For architects this decade, building efficiency will replace grandiosity
On Jan. 4, the new decade's first day of business, grand openings of two extraordinary real estate projects were widely reported: the $8.5 billion, 18.5 million square-foot City Center complex in Las Vegas; and the $1.5 billion Burj Khalifa in Dubai, the world's tallest skyscraper, standing more than a half-mile high on the east coast of the Arabian peninsula. Media commentators noted that both celebrations seemed like punctuation marks signaling the end of a decade of real estate investment excess and architectural extravagance.
You don't have to be a fortune teller to predict that huge, costly luxury projects such as City Center and the Burj Khalifa (formerly the Burj Dubai) will be emulated infrequently during the second decade of the 21st century.
As if to underscore the irony of this pair of grand openings, reports accompanying the coverage talked about diminished project opportunities and job losses afflicting architecture firms, including the firms that designed City Center and the Burj. Other Jan. 4 news stories continued coverage of the enduring global economic recession, weak real estate market and credit constraints, all of which affect architectural prospects.
What will keep architects busy during this decade? And will people be as interested when less exuberant, less idiosyncratic projects are completed and opened, given the propensity of the media and the public to focus on the exuberant and the idiosyncratic?
Part of the answer springs from the quest for sustainability and projects with ever-smaller carbon footprints, the goal being to conserve energy and curtail global climate change. Architects are especially committed to achieving sustainability through design. And, fortunately, more of their clients -- property owners, government agencies, cultural institutions -- share that commitment.
Sustainability is becoming an indispensable building attribute embraced by real estate developers, many of whom now perceive that being green is a necessary marketing asset. Whether selling to buyers or renting to tenants, they think that offering sustainable architecture provides a competitive advantage in the marketplace.
Meanwhile, state, county and municipal authorities, along with the federal government, are adopting policies, regulations and design standards encouraging, if not mandating, green architecture. To conserve resources and energy, the U.S. General Services Administration now has specific sustainability requirements for all new federal building projects.
In this decade, a much higher percentage of development and redevelopment projects will receive a LEED rating of silver, gold or platinum.
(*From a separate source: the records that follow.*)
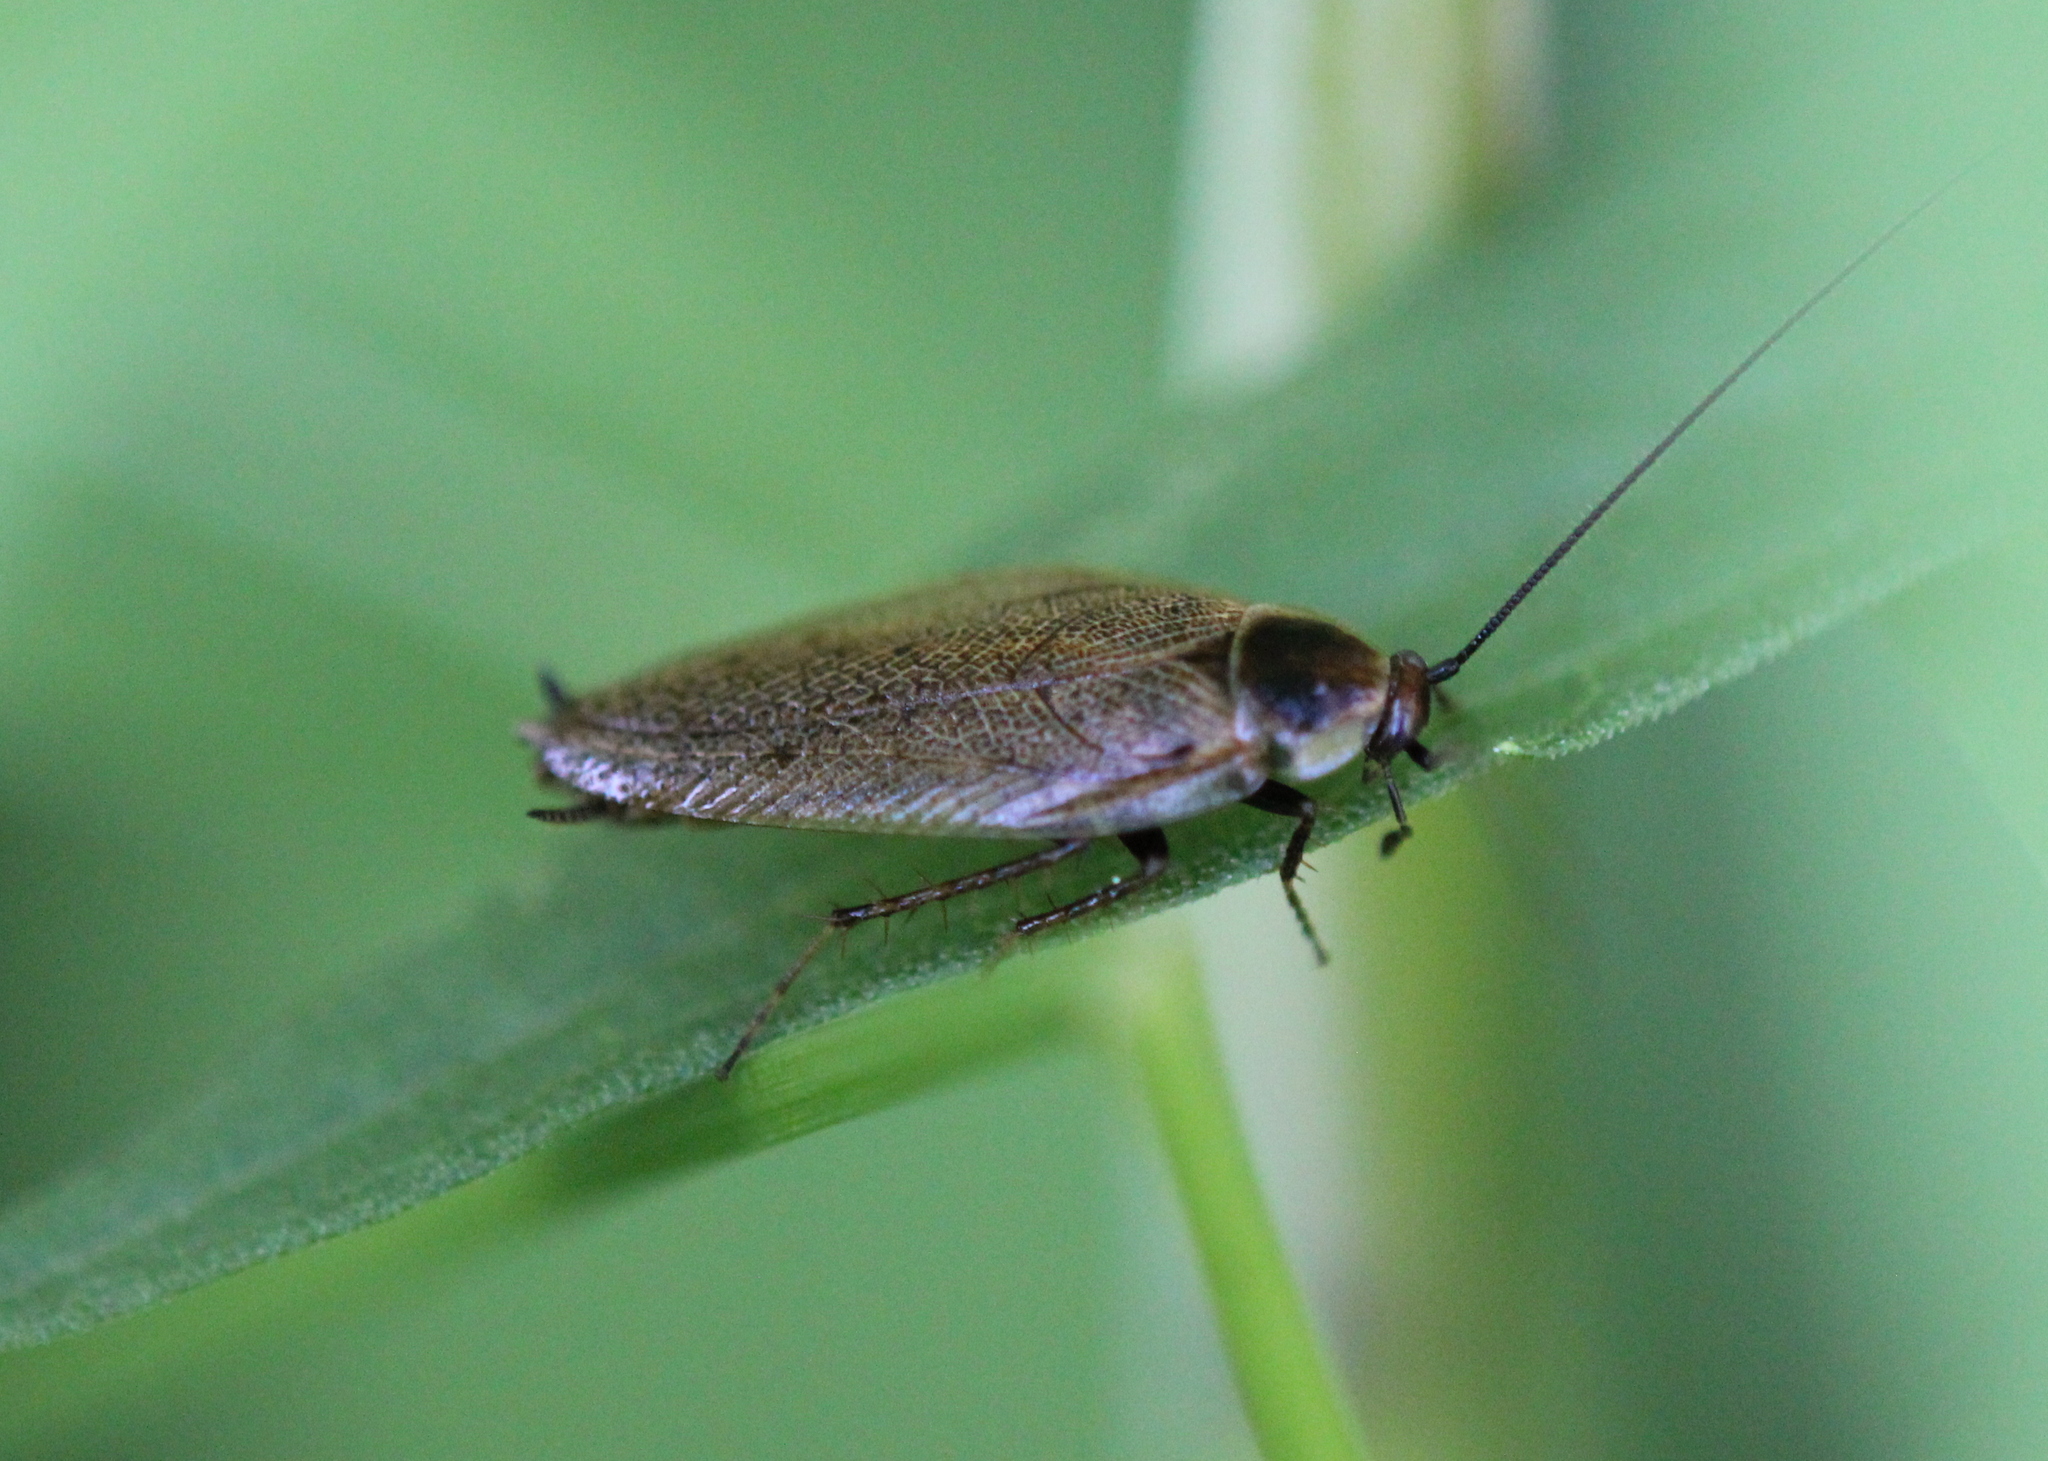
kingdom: Animalia
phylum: Arthropoda
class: Insecta
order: Blattodea
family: Ectobiidae
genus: Ectobius
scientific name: Ectobius lapponicus
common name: Dusky cockroach
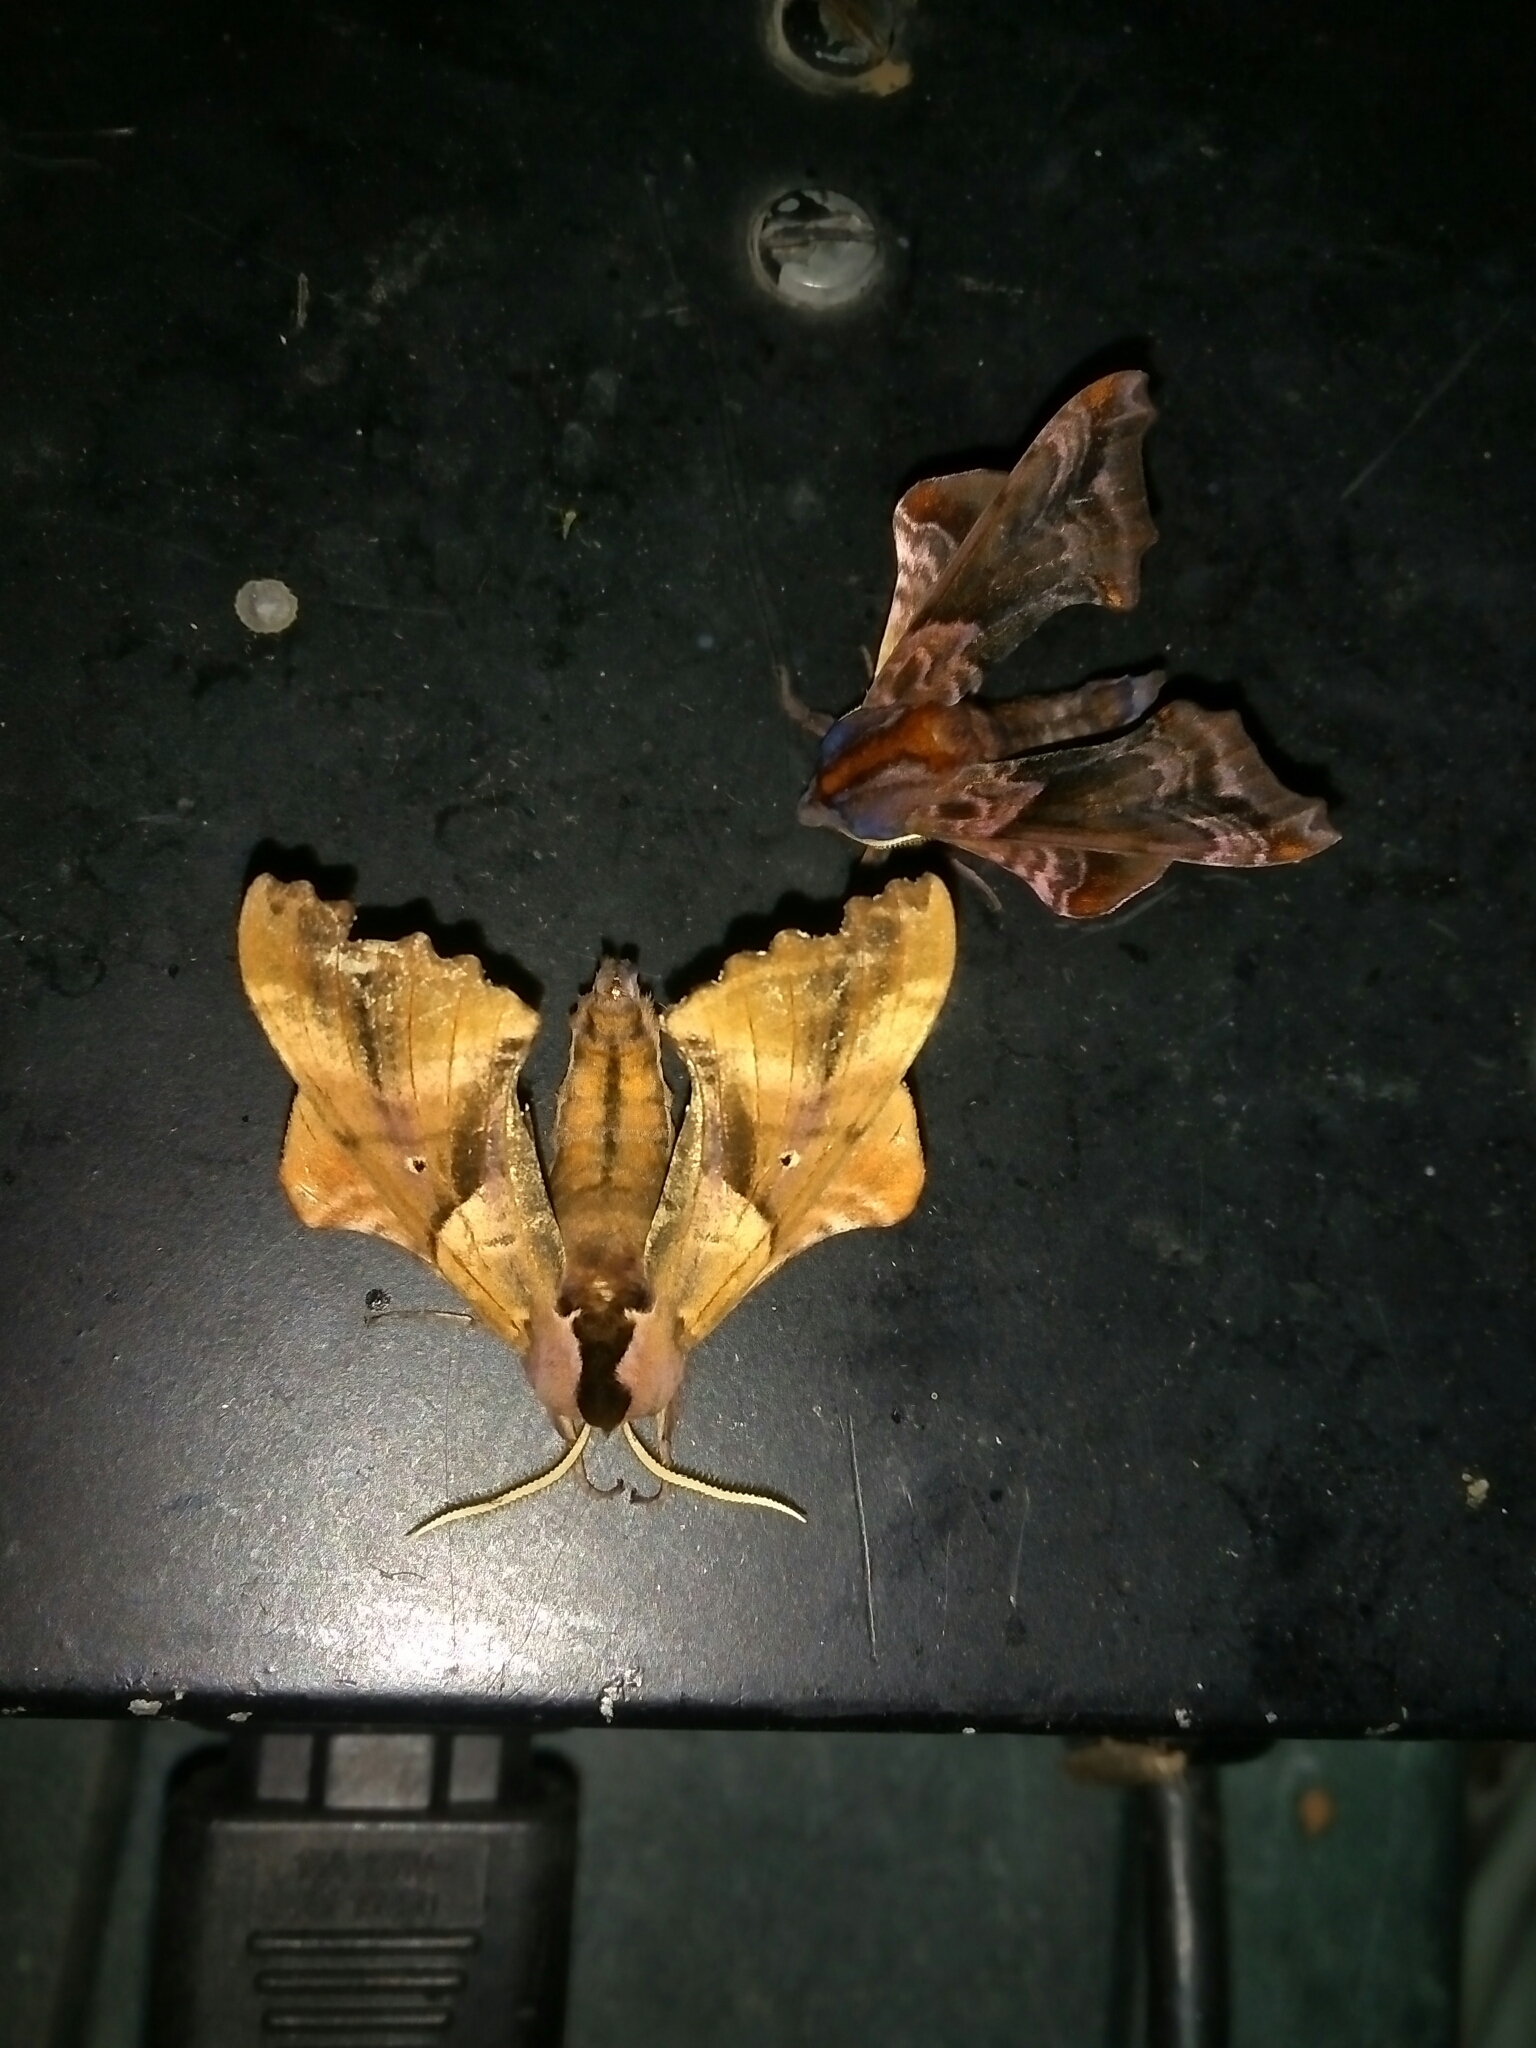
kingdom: Animalia
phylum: Arthropoda
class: Insecta
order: Lepidoptera
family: Sphingidae
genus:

LEED (Leadership in Energy and Environmental Design) is a sustainability measurement protocol developed and administered by the U.S. Green Building Council. Thousands of American architects and engineers have earned LEED certificates from the council.
A LEED rating takes into account a broad spectrum of building attributes, among them the types and amounts of energy consumed for both construction and operation. That includes heating and cooling, ventilation, lighting, and equipment; the use of green, energy-saving materials that are recycled, replenishable, locally produced and environmentally safe; the effectiveness of building geometry and detailing in reducing energy needs; and efficiency in managing water and waste.
LEED evaluation also rewards low-impact site attributes, such as soils that favor construction, a lack of disturbed wetlands, the protection and use of native vegetation, the availability of infrastructure and public transportation, and pedestrian access to nearby shopping and other community facilities.
Yet by far the greenest real estate development strategy is to avoid designing and constructing a new building.
Despite current use and physical condition, an existing building embodies an enormous amount of previously invested energy and economic resources. That energy and those resources went into producing, transporting, finishing and installing the building's many materials, as well as acquiring and preparing the building site, including off-site infrastructure.
Many aging, functionally and technologically obsolete buildings may be beyond saving. But many will be worth preserving, not only as the best way to create green architecture, but also to recognize architectural and historic merit.
Thus, instead of designing new, monumentally sized edifices with equally monumental budgets, architects are likely to be kept busy modifying, expanding and repurposing much of America's existing building stock.
Indeed, transformation of existing buildings probably will account for a growing share of construction in coming years, if not decades. And transforming an existing building frequently can be an opportunity for artful creativity and invention, as aesthetically stimulating as constructing something totally new, grandiose and unconventional.
But will media and public interest in an innovative real estate retrofit match their interest in a multibillion-dollar, architectural tour-de-force? That remains to be seen.
Roger K. Lewis is a practicing architect and a professor emeritus of architecture at the University of Maryland.